### DOCUMENT SECTION
= Beginning of Section =

Adoption is not a foreign concept for me. In fact, when I hear the word I often smile and think of my 14 year old, hilarious, handsome, handful-of-a-brother, Malachi. We love adoption and have a special place in our hearts for this gospel-mirroring process. But adoption before having bio-kids wasn’t the plan; and oh how sinfully attached we get to our “plans.”

[Men, lead your wives to the understanding that our plans may not be God’s plans. Gently help her to trust in the goodness of God so she may then trust in the goodness of God’s plans and direction for your short lives on this earth.]

So, that’s where we are. Researching adoption agencies and praying for wisdom, guidance, and grace. [Guys, be a big part of this process! Research, ask questions, initiate dinners and emails and phone calls with families who have adopted.]

The well-meaning, but God-shrinking, idol-producing sentiments are still there. Just as they were there at the start of our infertility journey. —“You’re young!” “All in God’s timing” “It’ll happen for you guys!”— Only now they sound like this —“You know, a lot of couples get pregnant when they start the adoption process.”— As if getting pregnant will make me happy or satisfy the deepest longings in my heart or bring the most glory to my precious Jesus. For these moments, I pray for grace and a vivid memory to recall the many times I foolishly rambled some dishonoring words or built up idols of circumstance in someone else’s heart. How patiently I’ve been taught that only one thing matters. “Walk with me and work with me - watch how I do it. Learn the unforced rhythms of grace. I won’t lay anything heavy or unfitting on you. Keep company with me and you’ll learn to live freely and lightly.” Matthew 11:29-30. [My husband was a constant encouragement to think kindly and grace-fully about those who made ignorant comments. He whispered defense on their behalf and helped me to love through the hurt. Do this for your wife; she needs someone she loves and trusts to encourage her to have Godly thoughts when she is struggling with hurt and anger.]

Do I believe that events and circumstances, even tragedy, are all an act of grace? Am I willing to let go of my feeble attempts to control these graces and trust in the one who creates the rhythms of grace in my life for His glory?

= End of Section =

### TASKS TO COMPLETE
**1.** List every comment from other people that the adoption reflection quotes in quotation marks as a well-meaning sentiment.
**2.** Go on with the reflection on adoption and infertility, starting after its final question.

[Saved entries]
= Beginning of Section =

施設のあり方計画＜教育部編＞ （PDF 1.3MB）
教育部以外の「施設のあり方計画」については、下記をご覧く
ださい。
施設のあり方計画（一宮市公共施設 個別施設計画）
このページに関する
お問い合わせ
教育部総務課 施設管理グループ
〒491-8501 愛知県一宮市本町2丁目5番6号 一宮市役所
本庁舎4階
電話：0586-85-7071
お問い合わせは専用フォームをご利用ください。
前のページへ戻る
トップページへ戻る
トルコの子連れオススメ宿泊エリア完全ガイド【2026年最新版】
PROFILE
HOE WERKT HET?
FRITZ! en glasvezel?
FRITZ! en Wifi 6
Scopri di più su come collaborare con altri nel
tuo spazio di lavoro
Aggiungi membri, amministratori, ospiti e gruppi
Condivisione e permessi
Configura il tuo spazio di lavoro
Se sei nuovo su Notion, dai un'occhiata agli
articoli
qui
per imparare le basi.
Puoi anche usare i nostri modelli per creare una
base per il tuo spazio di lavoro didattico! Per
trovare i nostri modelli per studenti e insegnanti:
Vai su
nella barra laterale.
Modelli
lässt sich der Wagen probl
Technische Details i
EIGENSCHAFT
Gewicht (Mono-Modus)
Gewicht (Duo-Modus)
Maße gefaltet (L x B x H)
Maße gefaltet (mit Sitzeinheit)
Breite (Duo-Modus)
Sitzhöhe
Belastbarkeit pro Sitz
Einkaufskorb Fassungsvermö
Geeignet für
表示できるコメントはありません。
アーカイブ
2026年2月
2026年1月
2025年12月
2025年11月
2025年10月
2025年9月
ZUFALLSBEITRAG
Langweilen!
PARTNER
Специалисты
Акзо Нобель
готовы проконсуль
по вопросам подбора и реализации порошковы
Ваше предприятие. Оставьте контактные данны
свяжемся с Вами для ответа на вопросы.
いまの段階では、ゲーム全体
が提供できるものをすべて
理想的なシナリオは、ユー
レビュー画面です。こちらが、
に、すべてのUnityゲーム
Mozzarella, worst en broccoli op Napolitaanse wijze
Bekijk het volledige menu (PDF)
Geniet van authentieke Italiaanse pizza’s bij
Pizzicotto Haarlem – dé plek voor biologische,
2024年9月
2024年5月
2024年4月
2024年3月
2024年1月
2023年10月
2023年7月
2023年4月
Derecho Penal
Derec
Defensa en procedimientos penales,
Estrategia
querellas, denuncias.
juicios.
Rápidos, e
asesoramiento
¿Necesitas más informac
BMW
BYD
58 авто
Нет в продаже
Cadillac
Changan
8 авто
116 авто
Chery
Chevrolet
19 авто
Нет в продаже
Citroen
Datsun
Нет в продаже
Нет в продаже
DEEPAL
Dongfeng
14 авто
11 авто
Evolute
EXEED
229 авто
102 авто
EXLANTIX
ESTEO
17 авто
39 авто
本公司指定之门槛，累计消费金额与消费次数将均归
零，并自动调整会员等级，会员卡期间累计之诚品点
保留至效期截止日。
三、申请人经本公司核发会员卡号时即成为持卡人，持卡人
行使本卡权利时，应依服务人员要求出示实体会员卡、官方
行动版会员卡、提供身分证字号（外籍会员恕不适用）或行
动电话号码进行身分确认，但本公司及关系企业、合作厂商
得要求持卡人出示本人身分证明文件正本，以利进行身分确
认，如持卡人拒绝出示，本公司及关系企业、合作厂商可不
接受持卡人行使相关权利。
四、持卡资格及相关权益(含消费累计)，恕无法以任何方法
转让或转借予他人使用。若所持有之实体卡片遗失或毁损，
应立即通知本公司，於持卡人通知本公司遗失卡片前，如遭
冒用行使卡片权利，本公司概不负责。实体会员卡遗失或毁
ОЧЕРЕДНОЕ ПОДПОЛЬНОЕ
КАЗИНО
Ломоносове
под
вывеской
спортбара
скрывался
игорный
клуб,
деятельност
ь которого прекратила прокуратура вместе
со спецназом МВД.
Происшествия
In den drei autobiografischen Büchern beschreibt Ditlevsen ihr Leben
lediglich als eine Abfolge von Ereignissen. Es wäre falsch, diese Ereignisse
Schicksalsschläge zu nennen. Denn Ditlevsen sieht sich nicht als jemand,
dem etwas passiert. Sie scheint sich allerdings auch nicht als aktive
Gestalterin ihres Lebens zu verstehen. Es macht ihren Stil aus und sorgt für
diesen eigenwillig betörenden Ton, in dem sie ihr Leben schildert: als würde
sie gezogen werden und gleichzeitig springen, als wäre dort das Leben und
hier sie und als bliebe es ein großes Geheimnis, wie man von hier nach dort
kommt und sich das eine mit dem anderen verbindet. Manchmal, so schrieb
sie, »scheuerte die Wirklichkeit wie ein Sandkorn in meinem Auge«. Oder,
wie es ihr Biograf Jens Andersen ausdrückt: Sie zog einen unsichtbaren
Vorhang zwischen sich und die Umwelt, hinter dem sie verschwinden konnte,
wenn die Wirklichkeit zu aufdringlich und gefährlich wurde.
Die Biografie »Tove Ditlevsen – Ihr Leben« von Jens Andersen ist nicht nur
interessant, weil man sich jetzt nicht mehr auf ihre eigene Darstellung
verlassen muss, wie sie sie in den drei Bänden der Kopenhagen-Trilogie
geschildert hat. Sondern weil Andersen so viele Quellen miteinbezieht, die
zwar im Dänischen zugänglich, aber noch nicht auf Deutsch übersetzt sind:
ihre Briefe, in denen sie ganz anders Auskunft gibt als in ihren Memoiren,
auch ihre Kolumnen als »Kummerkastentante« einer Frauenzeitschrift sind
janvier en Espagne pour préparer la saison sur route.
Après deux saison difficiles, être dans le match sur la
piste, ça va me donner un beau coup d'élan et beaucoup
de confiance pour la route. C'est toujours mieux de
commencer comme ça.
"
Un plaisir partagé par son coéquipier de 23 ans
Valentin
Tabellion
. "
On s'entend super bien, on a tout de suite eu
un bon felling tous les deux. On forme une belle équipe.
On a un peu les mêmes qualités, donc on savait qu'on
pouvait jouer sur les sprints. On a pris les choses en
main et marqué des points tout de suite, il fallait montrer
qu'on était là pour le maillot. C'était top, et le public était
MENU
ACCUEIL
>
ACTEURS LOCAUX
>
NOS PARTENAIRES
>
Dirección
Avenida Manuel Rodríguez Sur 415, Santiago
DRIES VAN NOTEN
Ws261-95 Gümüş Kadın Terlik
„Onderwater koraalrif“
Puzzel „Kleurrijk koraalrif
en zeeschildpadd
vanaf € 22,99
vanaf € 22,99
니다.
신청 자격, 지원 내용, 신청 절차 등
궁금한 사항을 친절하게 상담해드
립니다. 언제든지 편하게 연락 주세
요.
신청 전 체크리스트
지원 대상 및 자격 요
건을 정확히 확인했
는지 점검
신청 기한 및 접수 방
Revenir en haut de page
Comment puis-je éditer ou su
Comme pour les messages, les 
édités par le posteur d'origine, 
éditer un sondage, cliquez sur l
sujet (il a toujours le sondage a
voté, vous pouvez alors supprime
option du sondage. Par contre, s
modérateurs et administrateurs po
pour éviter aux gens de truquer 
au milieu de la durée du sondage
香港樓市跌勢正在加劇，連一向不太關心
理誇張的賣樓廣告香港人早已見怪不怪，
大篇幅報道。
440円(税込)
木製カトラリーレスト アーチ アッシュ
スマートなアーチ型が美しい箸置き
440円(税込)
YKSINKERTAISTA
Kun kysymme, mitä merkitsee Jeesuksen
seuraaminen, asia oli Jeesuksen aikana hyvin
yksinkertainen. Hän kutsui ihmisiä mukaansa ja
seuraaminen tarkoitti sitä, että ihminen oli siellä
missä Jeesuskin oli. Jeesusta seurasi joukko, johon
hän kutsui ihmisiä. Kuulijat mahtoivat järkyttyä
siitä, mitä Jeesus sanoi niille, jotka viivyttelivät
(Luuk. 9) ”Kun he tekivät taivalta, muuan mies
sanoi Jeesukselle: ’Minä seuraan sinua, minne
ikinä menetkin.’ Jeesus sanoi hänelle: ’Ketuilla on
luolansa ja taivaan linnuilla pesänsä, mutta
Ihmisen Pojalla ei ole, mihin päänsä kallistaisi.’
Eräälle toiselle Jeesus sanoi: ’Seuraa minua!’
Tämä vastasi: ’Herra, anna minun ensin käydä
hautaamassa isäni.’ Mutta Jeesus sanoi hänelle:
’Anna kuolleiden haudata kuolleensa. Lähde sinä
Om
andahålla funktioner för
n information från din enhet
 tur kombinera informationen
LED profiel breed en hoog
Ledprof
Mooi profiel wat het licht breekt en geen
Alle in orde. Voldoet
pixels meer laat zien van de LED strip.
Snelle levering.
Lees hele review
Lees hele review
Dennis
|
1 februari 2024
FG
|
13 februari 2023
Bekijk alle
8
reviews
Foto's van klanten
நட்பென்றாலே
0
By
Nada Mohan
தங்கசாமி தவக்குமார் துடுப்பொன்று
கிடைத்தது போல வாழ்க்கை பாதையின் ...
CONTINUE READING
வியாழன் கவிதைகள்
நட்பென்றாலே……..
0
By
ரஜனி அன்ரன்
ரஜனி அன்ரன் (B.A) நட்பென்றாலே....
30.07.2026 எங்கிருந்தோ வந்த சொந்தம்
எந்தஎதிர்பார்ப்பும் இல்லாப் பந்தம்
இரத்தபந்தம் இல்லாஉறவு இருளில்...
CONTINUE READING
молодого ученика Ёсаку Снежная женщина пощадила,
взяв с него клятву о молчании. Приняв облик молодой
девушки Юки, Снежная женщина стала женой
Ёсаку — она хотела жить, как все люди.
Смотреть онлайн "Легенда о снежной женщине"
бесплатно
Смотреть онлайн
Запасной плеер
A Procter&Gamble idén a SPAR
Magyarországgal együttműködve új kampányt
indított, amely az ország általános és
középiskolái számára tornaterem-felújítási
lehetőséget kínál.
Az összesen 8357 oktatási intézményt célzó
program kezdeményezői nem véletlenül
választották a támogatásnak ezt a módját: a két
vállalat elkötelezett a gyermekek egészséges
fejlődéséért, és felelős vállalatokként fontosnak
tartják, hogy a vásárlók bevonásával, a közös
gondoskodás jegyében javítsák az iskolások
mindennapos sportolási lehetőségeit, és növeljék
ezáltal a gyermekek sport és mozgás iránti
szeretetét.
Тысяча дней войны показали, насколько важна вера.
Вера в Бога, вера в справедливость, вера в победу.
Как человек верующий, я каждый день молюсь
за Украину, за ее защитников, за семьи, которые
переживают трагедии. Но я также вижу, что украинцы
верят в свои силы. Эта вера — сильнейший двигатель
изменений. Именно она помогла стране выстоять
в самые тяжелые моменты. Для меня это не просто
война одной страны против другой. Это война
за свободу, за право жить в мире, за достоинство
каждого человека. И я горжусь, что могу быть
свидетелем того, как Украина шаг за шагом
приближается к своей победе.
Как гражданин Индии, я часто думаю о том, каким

= End of Section =

### ANSWERS BY ITEM
**1.**
"You're young!"
"All in God's timing"
"It'll happen for you guys!"
"You know, a lot of couples get pregnant when they start the adoption process."

**2.**
I am ready to live freely and lightly, not stressing over changes or unexpected circumstances. I am ready to trust Jesus with whatever’s next in this mist of a life. I want to shine my tiny light on Jesus, on His overwhelming love, on His life-saving, hope-invoking, overcoming work on the cross.

Be glorified in my tiny story, be magnified in our little family, be exalted in our human hearts.

[Husbands, you are a rock for your wife throughout the infertility journey. As wives, we know you’re hurting too, so we often keep our pain inside. As God gives you the strength, reach out and ask how your wife is doing. Pray with her, cry with her, and embrace her. Be gentle and patient when you speak truth to her, but do speak truth. She needs to hear it. She often hears general encouragement and receives apologetic head tilts, but she needs to hear blunt truth wrapped in deep, genuine, I’m-in-this-with-you love. In 2 Corinthians 12, Paul writes about the thorn in his side. God gave Paul the thorn to keep him from being conceited. We don’t always know the reason we endure hardship, but we can be sure that there is a purpose.

Paul recounts when he asked God to remove the thorn; “[God] said to me, “My grace is sufficient for you, for my power is made perfect in weakness.” Therefore I will boast all the more gladly of my weaknesses, so that the power of Christ may rest upon me. For the sake of Christ, then, I am content with weaknesses, insults, hardships, persecutions, and calamities. For when I am weak, then I am strong.”

Be strong, men. Keep leading your wives. Keep fighting the good fight. Keep your eyes fixed on Christ.